Data extracts Start Marker

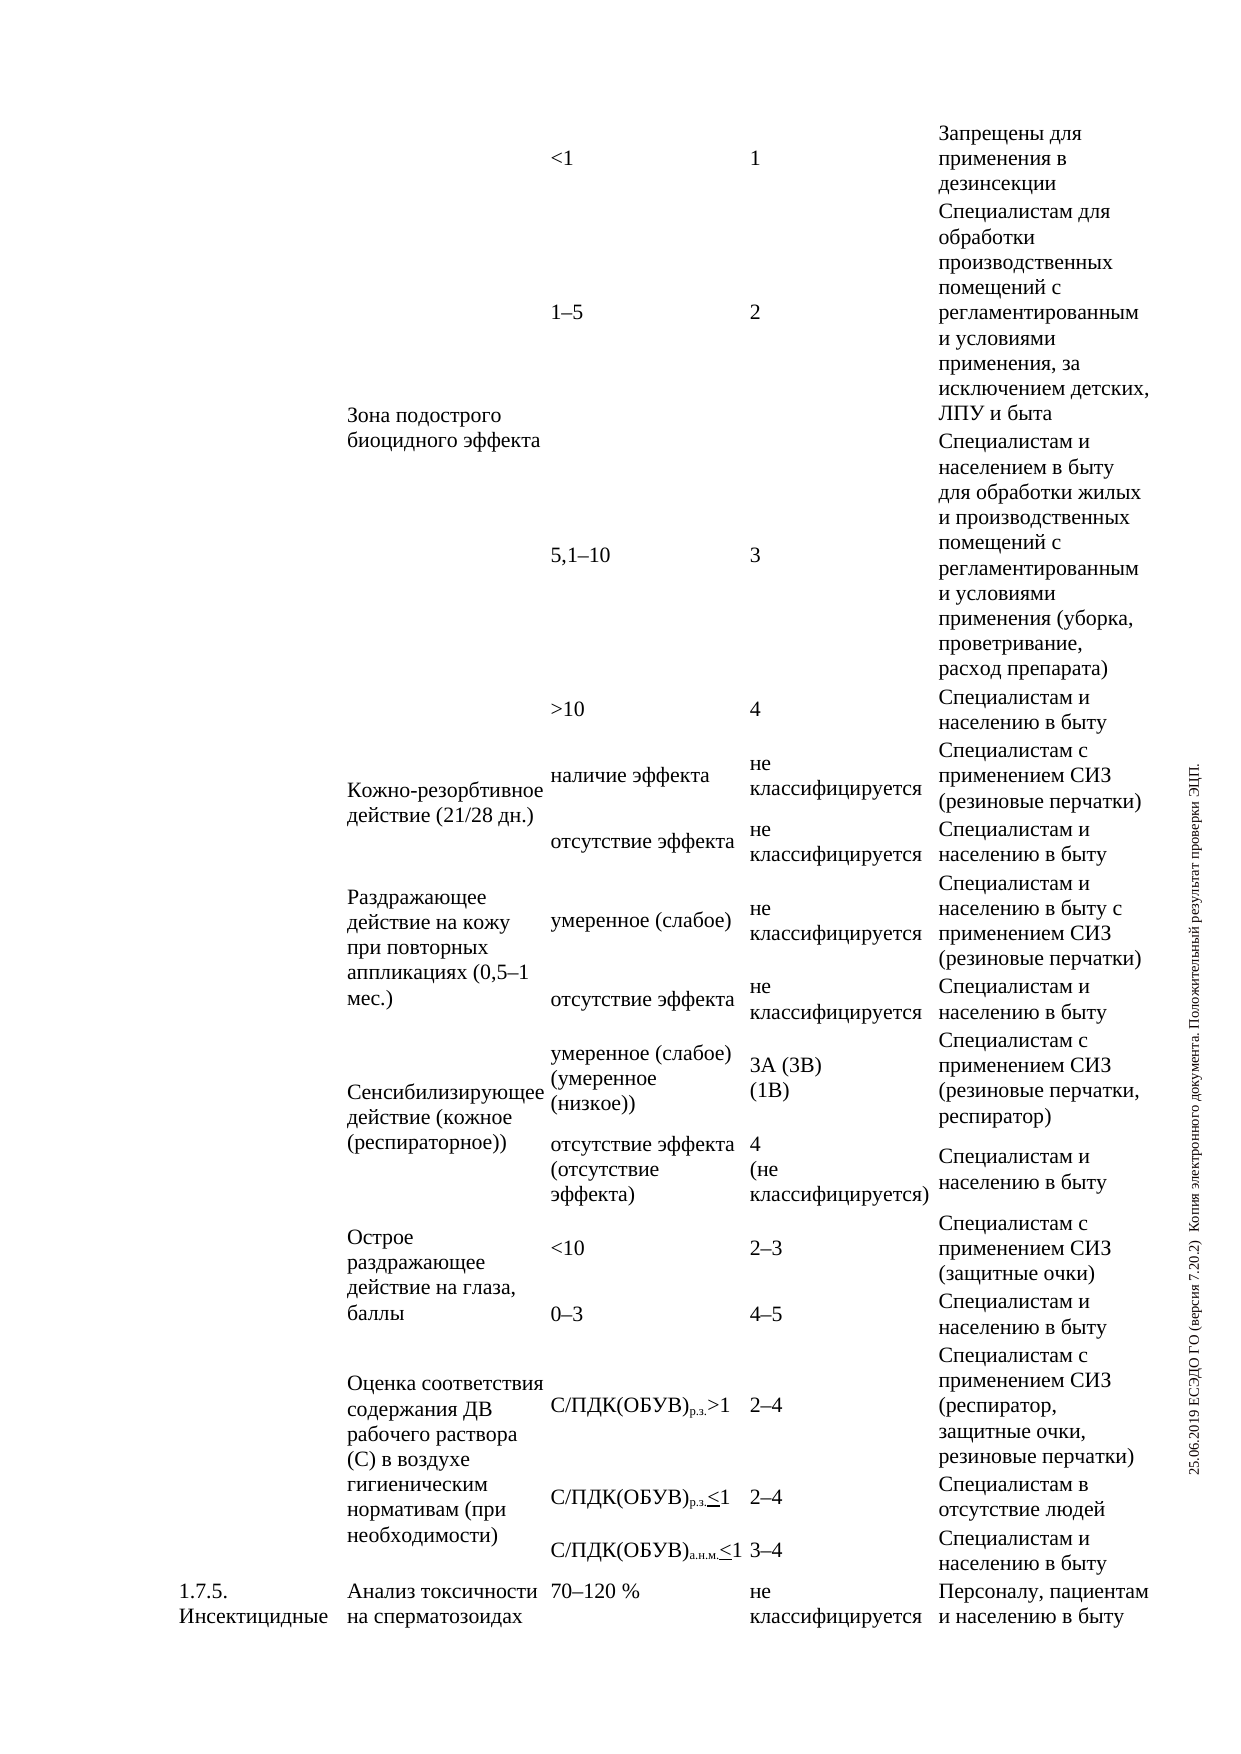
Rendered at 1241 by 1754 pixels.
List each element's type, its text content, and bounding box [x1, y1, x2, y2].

table_cell Специалистам и населению в быту [937, 1129, 1152, 1208]
table_cell С/ПДК(ОБУВ)р.з.>1 [549, 1340, 748, 1469]
table_cell 4 (не классифицируется) [748, 1129, 937, 1208]
table_cell Специалистам с применением СИЗ (резиновые перчатки, респиратор) [937, 1025, 1152, 1129]
table_cell Сенсибилизирующее действие (кожное (респираторное)) [345, 1025, 549, 1208]
table_cell <10 [549, 1208, 748, 1287]
table_cell умеренное (слабое) (умеренное (низкое)) [549, 1025, 748, 1129]
table_cell Кожно-резорбтивное действие (21/28 дн.) [345, 736, 549, 868]
table_cell Специалистам с применением СИЗ (защитные очки) [937, 1208, 1152, 1287]
table_cell не классифицируется [748, 972, 937, 1025]
table_cell Специалистам и населению в быту [937, 682, 1152, 736]
table_cell не классифицируется [748, 736, 937, 814]
table_cell Раздражающее действие на кожу при повторных аппликациях (0,5–1 мес.) [345, 868, 549, 1025]
table_cell отсутствие эффекта (отсутствие эффекта) [549, 1129, 748, 1208]
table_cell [177, 1577, 345, 1630]
table_cell 1 [748, 118, 937, 197]
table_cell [345, 1577, 549, 1630]
table_cell 2–3 [748, 1208, 937, 1287]
table_cell Специалистам с применением СИЗ (респиратор, защитные очки, резиновые перчатки) [937, 1340, 1152, 1469]
table_cell Специалистам для обработки производственных помещений с регламентированными условиями применения, за исключением детских, ЛПУ и быта [937, 197, 1152, 427]
table_cell 2–4 [748, 1470, 937, 1523]
table_cell не классифицируется [748, 1577, 937, 1630]
table_cell не классифицируется [748, 868, 937, 972]
table_cell С/ПДК(ОБУВ)р.з.<1 [549, 1470, 748, 1523]
table_cell Оценка соответствия содержания ДВ рабочего раствора (С) в воздухе гигиеническим нормативам (при необходимости) [345, 1340, 549, 1577]
table_cell 3 [748, 427, 937, 682]
table_cell Специалистам и населению в быту [937, 814, 1152, 868]
table_cell умеренное (слабое) [549, 868, 748, 972]
table_cell 2–4 [748, 1340, 937, 1469]
table_cell 4 [748, 682, 937, 736]
table_cell С/ПДК(ОБУВ)а.н.м.<1 [549, 1523, 748, 1577]
table_cell Специалистам и населением в быту для обработки жилых и производственных помещений с регламентированными условиями применения (уборка, проветривание, расход препарата) [937, 427, 1152, 682]
table_cell 3–4 [748, 1523, 937, 1577]
table_cell отсутствие эффекта [549, 814, 748, 868]
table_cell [937, 1577, 1152, 1630]
table_cell Специалистам в отсутствие людей [937, 1470, 1152, 1523]
table_cell Острое раздражающее действие на глаза, баллы [345, 1208, 549, 1340]
table_cell Специалистам с применением СИЗ (резиновые перчатки) [937, 736, 1152, 814]
table_cell отсутствие эффекта [549, 972, 748, 1025]
table_cell Специалистам и населению в быту [937, 1287, 1152, 1340]
table_cell 4–5 [748, 1287, 937, 1340]
table_cell наличие эффекта [549, 736, 748, 814]
table_cell <1 [549, 118, 748, 197]
table_cell Специалистам и населению в быту [937, 1523, 1152, 1577]
table_cell Запрещены для применения в дезинсекции [937, 118, 1152, 197]
table_cell 70–120 % [549, 1577, 748, 1630]
table_cell 3А (3В) (1В) [748, 1025, 937, 1129]
table_cell 5,1–10 [549, 427, 748, 682]
table_cell 0–3 [549, 1287, 748, 1340]
table_cell 2 [748, 197, 937, 427]
table_cell Специалистам и населению в быту [937, 972, 1152, 1025]
table_cell 1–5 [549, 197, 748, 427]
table_cell не классифицируется [748, 814, 937, 868]
table_cell >10 [549, 682, 748, 736]
table_cell Зона подострого биоцидного эффекта [345, 118, 549, 736]
table_cell Специалистам и населению в быту с применением СИЗ (резиновые перчатки) [937, 868, 1152, 972]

Data extracts End Marker

- **Directive**:
Every record above should be duplicated precisely, with the images removed.

- **Solution below**:
Rendered at 1241 by 1754 pixels.
List each element's type, its text content, and bounding box [x1, y1, x2, y2].

table_cell Специалистам и населению в быту [937, 1129, 1152, 1208]
table_cell С/ПДК(ОБУВ)р.з.>1 [549, 1340, 748, 1469]
table_cell 4 (не классифицируется) [748, 1129, 937, 1208]
table_cell Специалистам с применением СИЗ (резиновые перчатки, респиратор) [937, 1025, 1152, 1129]
table_cell Сенсибилизирующее действие (кожное (респираторное)) [345, 1025, 549, 1208]
table_cell <10 [549, 1208, 748, 1287]
table_cell умеренное (слабое) (умеренное (низкое)) [549, 1025, 748, 1129]
table_cell Кожно-резорбтивное действие (21/28 дн.) [345, 736, 549, 868]
table_cell Специалистам с применением СИЗ (защитные очки) [937, 1208, 1152, 1287]
table_cell не классифицируется [748, 972, 937, 1025]
table_cell Специалистам и населению в быту [937, 682, 1152, 736]
table_cell не классифицируется [748, 736, 937, 814]
table_cell Раздражающее действие на кожу при повторных аппликациях (0,5–1 мес.) [345, 868, 549, 1025]
table_cell отсутствие эффекта (отсутствие эффекта) [549, 1129, 748, 1208]
table_cell [177, 1577, 345, 1630]
table_cell 1 [748, 118, 937, 197]
table_cell [345, 1577, 549, 1630]
table_cell 2–3 [748, 1208, 937, 1287]
table_cell Специалистам с применением СИЗ (респиратор, защитные очки, резиновые перчатки) [937, 1340, 1152, 1469]
table_cell Специалистам для обработки производственных помещений с регламентированными условиями применения, за исключением детских, ЛПУ и быта [937, 197, 1152, 427]
table_cell 2–4 [748, 1470, 937, 1523]
table_cell не классифицируется [748, 1577, 937, 1630]
table_cell не классифицируется [748, 868, 937, 972]
table_cell С/ПДК(ОБУВ)р.з.<1 [549, 1470, 748, 1523]
table_cell Оценка соответствия содержания ДВ рабочего раствора (С) в воздухе гигиеническим нормативам (при необходимости) [345, 1340, 549, 1577]
table_cell 3 [748, 427, 937, 682]
table_cell Специалистам и населению в быту [937, 814, 1152, 868]
table_cell умеренное (слабое) [549, 868, 748, 972]
table_cell 2–4 [748, 1340, 937, 1469]
table_cell 4 [748, 682, 937, 736]
table_cell С/ПДК(ОБУВ)а.н.м.<1 [549, 1523, 748, 1577]
table_cell Специалистам и населением в быту для обработки жилых и производственных помещений с регламентированными условиями применения (уборка, проветривание, расход препарата) [937, 427, 1152, 682]
table_cell 3–4 [748, 1523, 937, 1577]
table_cell отсутствие эффекта [549, 814, 748, 868]
table_cell [937, 1577, 1152, 1630]
table_cell Специалистам в отсутствие людей [937, 1470, 1152, 1523]
table_cell Острое раздражающее действие на глаза, баллы [345, 1208, 549, 1340]
table_cell Специалистам с применением СИЗ (резиновые перчатки) [937, 736, 1152, 814]
table_cell отсутствие эффекта [549, 972, 748, 1025]
table_cell Специалистам и населению в быту [937, 1287, 1152, 1340]
table_cell 4–5 [748, 1287, 937, 1340]
table_cell наличие эффекта [549, 736, 748, 814]
table_cell <1 [549, 118, 748, 197]
table_cell Специалистам и населению в быту [937, 1523, 1152, 1577]
table_cell Запрещены для применения в дезинсекции [937, 118, 1152, 197]
table_cell 70–120 % [549, 1577, 748, 1630]
table_cell 3А (3В) (1В) [748, 1025, 937, 1129]
table_cell 5,1–10 [549, 427, 748, 682]
table_cell 0–3 [549, 1287, 748, 1340]
table_cell 2 [748, 197, 937, 427]
table_cell Специалистам и населению в быту [937, 972, 1152, 1025]
table_cell 1–5 [549, 197, 748, 427]
table_cell не классифицируется [748, 814, 937, 868]
table_cell >10 [549, 682, 748, 736]
table_cell Зона подострого биоцидного эффекта [345, 118, 549, 736]
table_cell Специалистам и населению в быту с применением СИЗ (резиновые перчатки) [937, 868, 1152, 972]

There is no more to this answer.